Relatório da Oxfam apresentado no Fórum Econômico Mundial de Davos revela que fortuna dos super-ricos cresceu 16% em 2025, atingindo patamar recorde de 15,7 trilhões de euros
A disparidade socioeconômica global atingiu um nível sem precedentes neste início de 2026. Segundo o novo relatório da organização internacional Oxfam, intitulado Resistir ao Domínio dos Ricos: Proteger a Liberdade do Poder dos Bilionários, as 12 pessoas mais ricas do planeta possuem agora um patrimônio acumulado superior à riqueza somada dos 4 bilhões de indivíduos que compõem a metade mais pobre da humanidade.
O estudo, divulgado estrategicamente durante a abertura do Fórum Econômico Mundial em Davos, na Suíça, aponta que o patrimônio dos bilionários saltou 16% apenas no último ano. Esse ritmo de crescimento é três vezes superior à média anual registrada no último quinquênio. Com esse avanço, a riqueza acumulada por este grupo seleto chegou à marca histórica de 15,7 trilhões de euros (aproximadamente R$ 98,9 trilhões).
O fenômeno Elon Musk e a “Era dos Super-Bilionários”

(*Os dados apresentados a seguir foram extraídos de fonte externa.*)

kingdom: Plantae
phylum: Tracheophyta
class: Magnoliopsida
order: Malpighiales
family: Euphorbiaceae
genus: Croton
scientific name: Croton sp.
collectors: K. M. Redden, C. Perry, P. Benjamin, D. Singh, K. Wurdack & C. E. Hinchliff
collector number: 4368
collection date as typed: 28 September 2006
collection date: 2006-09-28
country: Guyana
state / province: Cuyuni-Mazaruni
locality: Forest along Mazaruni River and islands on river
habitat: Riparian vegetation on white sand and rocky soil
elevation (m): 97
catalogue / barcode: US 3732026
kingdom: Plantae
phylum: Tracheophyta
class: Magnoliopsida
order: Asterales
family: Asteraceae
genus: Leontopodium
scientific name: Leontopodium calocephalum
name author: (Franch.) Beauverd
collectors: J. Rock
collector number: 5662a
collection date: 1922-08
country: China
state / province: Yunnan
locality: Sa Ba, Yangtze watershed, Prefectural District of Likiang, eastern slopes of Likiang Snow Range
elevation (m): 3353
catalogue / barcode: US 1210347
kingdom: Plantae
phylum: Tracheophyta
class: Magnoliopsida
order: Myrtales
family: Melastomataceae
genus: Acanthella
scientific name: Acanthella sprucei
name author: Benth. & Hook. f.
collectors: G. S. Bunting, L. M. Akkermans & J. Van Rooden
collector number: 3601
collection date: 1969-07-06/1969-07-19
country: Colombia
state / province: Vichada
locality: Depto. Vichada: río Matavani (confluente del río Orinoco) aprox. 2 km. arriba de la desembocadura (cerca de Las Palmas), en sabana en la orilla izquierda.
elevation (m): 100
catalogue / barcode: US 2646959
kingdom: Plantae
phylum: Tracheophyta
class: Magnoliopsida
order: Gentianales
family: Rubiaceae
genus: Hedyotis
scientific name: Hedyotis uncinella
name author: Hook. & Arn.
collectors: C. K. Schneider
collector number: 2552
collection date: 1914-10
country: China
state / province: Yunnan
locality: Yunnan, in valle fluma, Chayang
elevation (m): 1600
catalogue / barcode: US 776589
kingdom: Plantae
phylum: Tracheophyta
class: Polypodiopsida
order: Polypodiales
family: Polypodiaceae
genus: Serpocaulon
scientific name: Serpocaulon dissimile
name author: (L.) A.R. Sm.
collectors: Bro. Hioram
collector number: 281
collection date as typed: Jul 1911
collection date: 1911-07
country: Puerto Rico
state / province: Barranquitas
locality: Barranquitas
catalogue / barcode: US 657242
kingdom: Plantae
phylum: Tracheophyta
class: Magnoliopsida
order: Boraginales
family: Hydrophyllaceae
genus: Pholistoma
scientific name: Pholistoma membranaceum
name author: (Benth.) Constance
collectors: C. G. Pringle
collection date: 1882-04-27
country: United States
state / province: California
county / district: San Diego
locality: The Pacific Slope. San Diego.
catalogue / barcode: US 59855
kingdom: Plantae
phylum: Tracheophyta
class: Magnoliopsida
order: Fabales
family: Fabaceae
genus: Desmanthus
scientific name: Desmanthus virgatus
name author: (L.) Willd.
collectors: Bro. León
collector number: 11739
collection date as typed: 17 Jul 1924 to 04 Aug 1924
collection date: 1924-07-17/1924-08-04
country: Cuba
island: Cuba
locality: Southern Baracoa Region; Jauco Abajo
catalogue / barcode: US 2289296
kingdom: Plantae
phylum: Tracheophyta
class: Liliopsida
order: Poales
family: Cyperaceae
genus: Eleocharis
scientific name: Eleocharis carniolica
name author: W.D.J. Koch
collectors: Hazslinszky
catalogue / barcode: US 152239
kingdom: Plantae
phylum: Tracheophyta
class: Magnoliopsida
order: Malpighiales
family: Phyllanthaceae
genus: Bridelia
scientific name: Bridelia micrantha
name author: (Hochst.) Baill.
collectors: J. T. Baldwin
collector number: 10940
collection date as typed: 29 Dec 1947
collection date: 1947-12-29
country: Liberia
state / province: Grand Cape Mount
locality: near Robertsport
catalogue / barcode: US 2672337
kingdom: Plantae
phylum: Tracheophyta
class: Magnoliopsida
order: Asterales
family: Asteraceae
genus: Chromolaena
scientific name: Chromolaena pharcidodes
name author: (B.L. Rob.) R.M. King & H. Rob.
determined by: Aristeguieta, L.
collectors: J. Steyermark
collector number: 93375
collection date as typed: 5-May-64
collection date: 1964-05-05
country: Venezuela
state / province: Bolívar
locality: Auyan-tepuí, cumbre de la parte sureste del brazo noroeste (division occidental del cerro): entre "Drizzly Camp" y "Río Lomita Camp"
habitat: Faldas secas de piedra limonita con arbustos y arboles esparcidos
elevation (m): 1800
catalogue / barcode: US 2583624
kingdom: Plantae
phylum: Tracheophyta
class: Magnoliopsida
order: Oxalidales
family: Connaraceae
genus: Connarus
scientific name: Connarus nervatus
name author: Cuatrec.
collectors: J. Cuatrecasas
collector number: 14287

Pela primeira vez na história, o mundo ultrapassou a marca de 3.000 bilionários. No topo desta pirâmide está o empresário Elon Musk, que consolidou sua posição como o primeiro indivíduo a superar a barreira de US$ 500 bilhões em fortuna pessoal.
A magnitude desses valores é evidenciada por uma projeção da Oxfam: o aumento de riqueza dos super-ricos apenas em 2025 (2,1 trilhões de euros) seria suficiente para erradicar a pobreza extrema global por 26 vezes. Se o ganho acumulado no último ano fosse redistribuído equitativamente, cada habitante da Terra receberia cerca de US$ 250, e, ainda assim, os bilionários manteriam uma reserva trilionária.
Políticas públicas e influência política
O relatório vincula a aceleração da desigualdade a decisões políticas e regulatórias. A Oxfam analisa como a concentração de capital se traduz em poder de influência sobre as regras do jogo econômico. O estudo cita nominalmente a gestão de Donald Trump nos Estados Unidos como um catalisador desse processo, mencionando que a administração adotou posturas que favoreceram diretamente o topo da pirâmide.
Entre as medidas apontadas como motoras da desigualdade estão:
- Cortes tributários: Redução de impostos para grandes corporações e altas rendas.
- Desestímulo à cooperação global: Recuo em acordos para tributação mínima internacional.
- Fomento tecnológico seletivo: Estímulos maciços ao setor de Inteligência Artificial sem mecanismos de redistribuição de ganhos de produtividade.
- Flexibilização antitruste: Menor rigor no combate a monopólios globais.
Davos 2026: entre o diálogo e a pressão por mudanças
O cenário em Davos é de contraste. Enquanto líderes como Donald Trump e delegações de peso da China e da União Europeia discutem os rumos da economia, a Oxfam pressiona por uma reforma estrutural. A organização defende a implementação de planos nacionais de redução de desigualdade, com foco especial na taxação de grandes fortunas e no fortalecimento das instituições democráticas para garantir que a política não seja capturada por interesses oligárquicos.
Enquanto a fortuna dos super-ricos cresceu 81% desde 2020, os dados sociais permanecem alarmantes: uma em cada quatro pessoas no planeta ainda enfrenta insegurança alimentar grave, evidenciando o fosso crescente entre o progresso financeiro do topo e a realidade das bases.